Synergistic halide and phosphate ester electrolytes for overcoming corrosion and interfacial challenges in magnesium batteries

Abstract

The practical development of rechargeable magnesium batteries is fundamentally limited by anode passivation, electrolyte-induced corrosion, and sluggish interfacial Mg²⁺ transport. Herein, we develop a universal electrolyte design strategy that exploits the synergy between halides and phosphate esters to address these long-standing challenges. Typically, the incorporation of SiBr₄ and tris(trimethylsilyl) phosphate (TMSP) extends the electrochemical stability window of the electrolyte from 2.75 to 3.94 V and reconstructs the solvation environment toward bis(trifluoromethanesulfonyl)imide (TFSI⁻) and TMSP-dominated coordination, significantly lowering the Mg²⁺ desolvation barrier. Preferential reduction of SiBr₄ and TMSP yields a cross-linked, inorganic-rich interphase comprising Mg₃(PO₄)₂, MgSiO₃, and MgBr₂, which enables fast Mg²⁺ transport and effectively suppresses parasitic reactions. Meanwhile, Mg₃(PO₄)₂ and MgSiO₃ within the interphase serve as robust scaffolds that immobilize soluble MgBr₂, further reinforcing interfacial stability. Besides, the electron-rich PO groups in TMSP further stabilize reactive SiBr₃⁺ intermediates, thereby preventing electrolyte acidification and corrosion. Consequently, Mg‖Mg symmetric cells cycle stably for 1800 h with a low overpotential of 0.14 V. Mg‖Mo cells reach a peak coulombic efficiency of 99.97% at 3.4 V after the activation process.

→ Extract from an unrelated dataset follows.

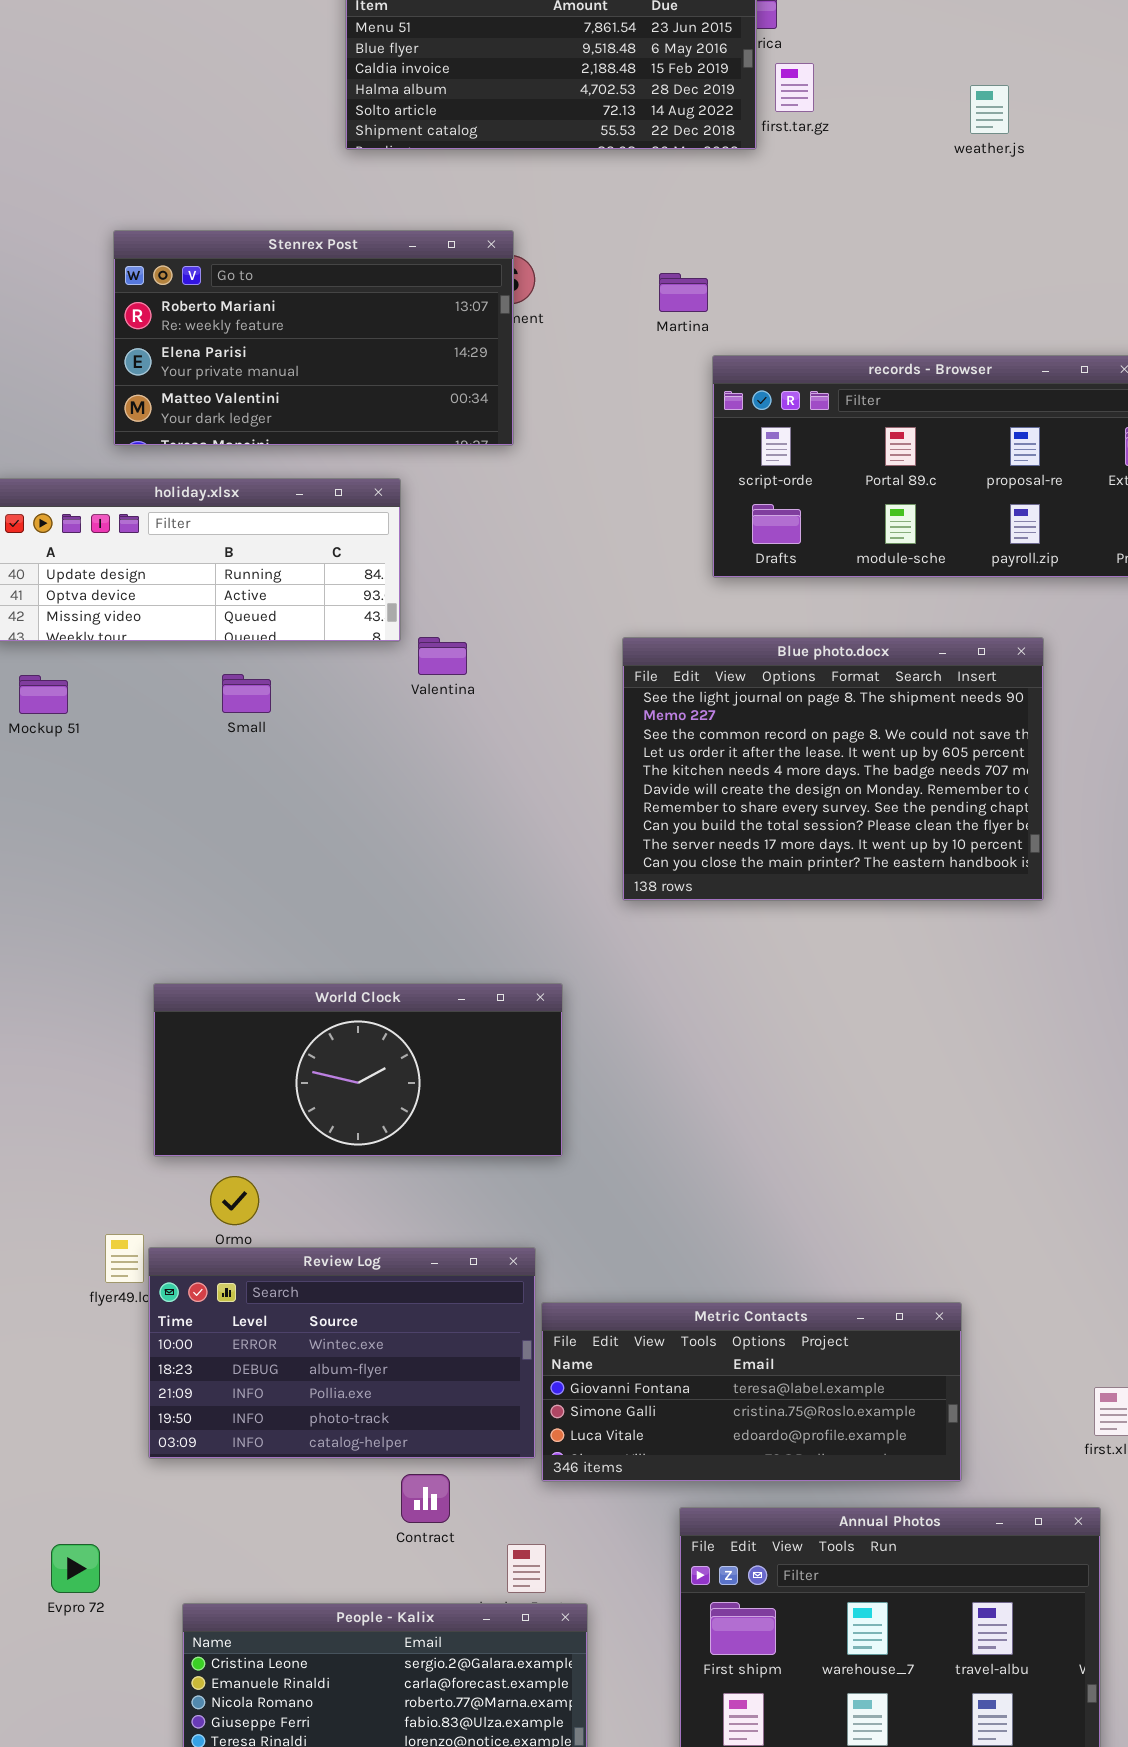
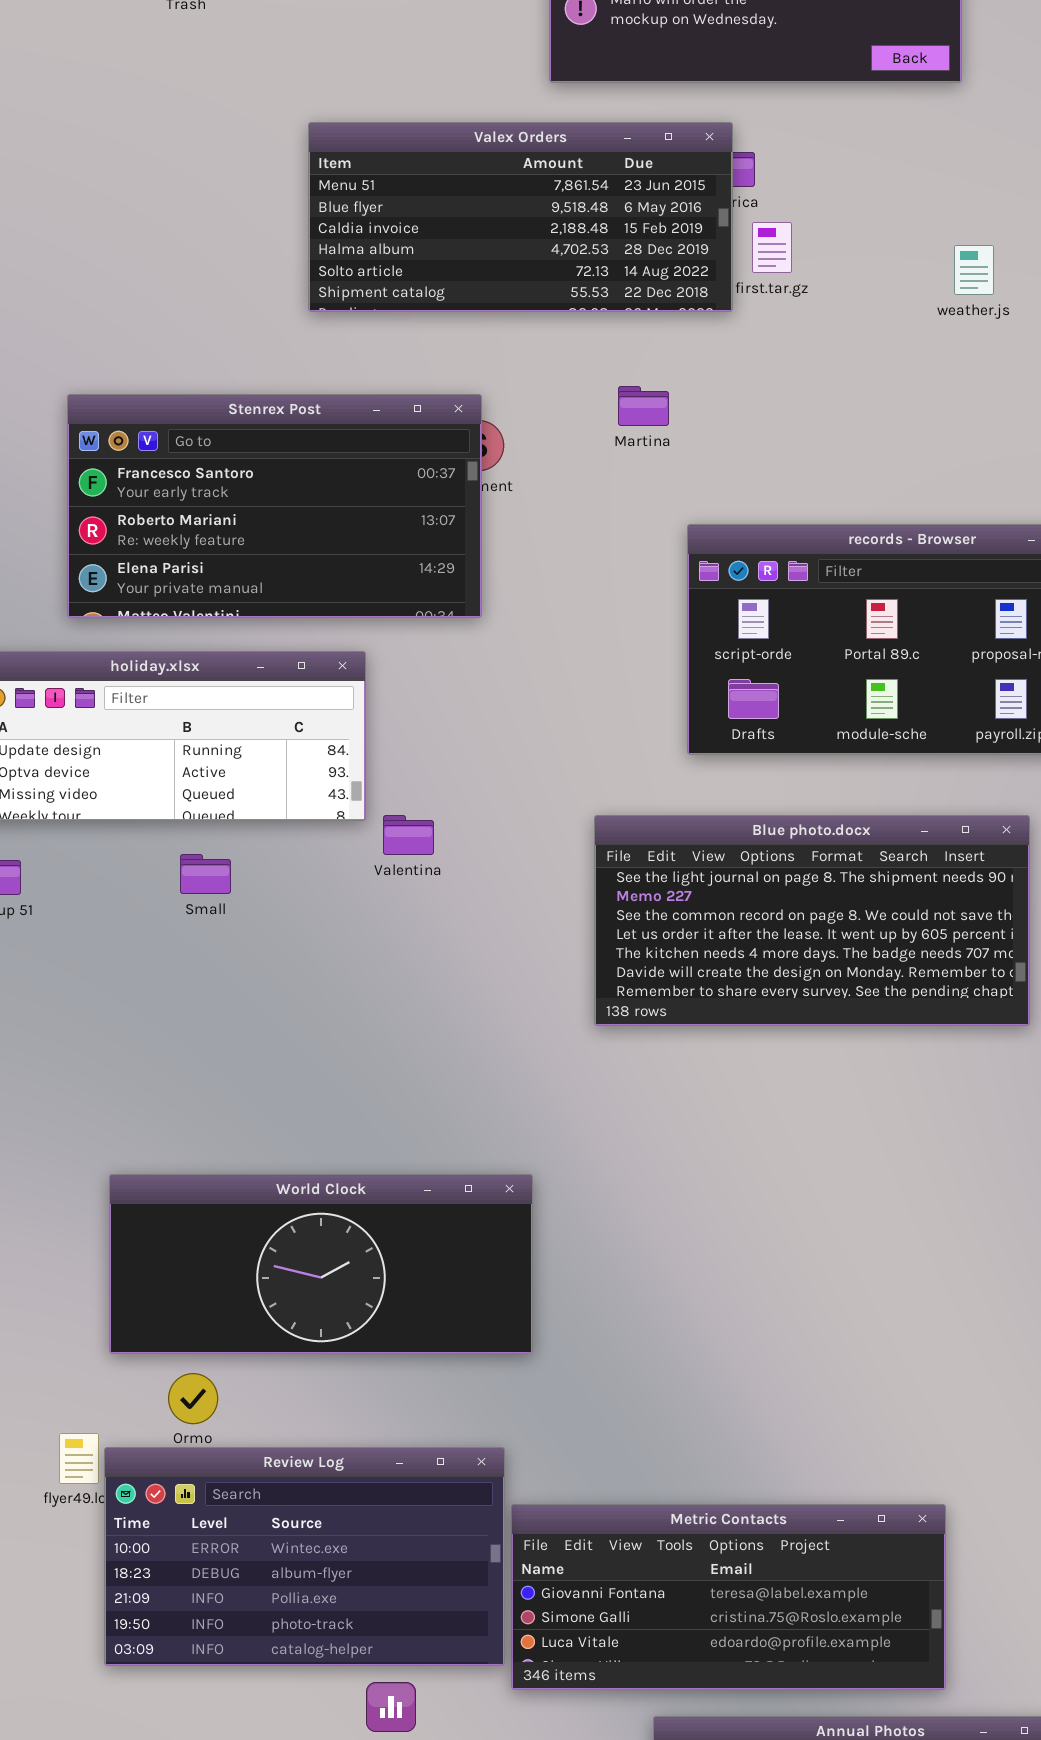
Stenrex Post: [113,230,514,446] -> [67,394,482,618], scrolled up 1 row
Martina: [659,273,708,312] -> [618,386,669,426], moved
Blue photo.docx: [622,637,1044,901] -> [594,815,1030,1026], resized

Full cells with a Mo₆S₈ cathode deliver a capacity of 80 mAh g⁻¹ with only 0.08% fading over 500 cycles, and Mg‖polyaniline–intercalated V₂O₅ (PANI–V₂O₅) cells achieve 160 mAh g⁻¹ at a cut-off voltage of 2.6 V. This synergistic regulation concept is generalizable to other halides and phosphate esters, providing new mechanistic insights and a general framework for designing stable electrolytes for multivalent batteries.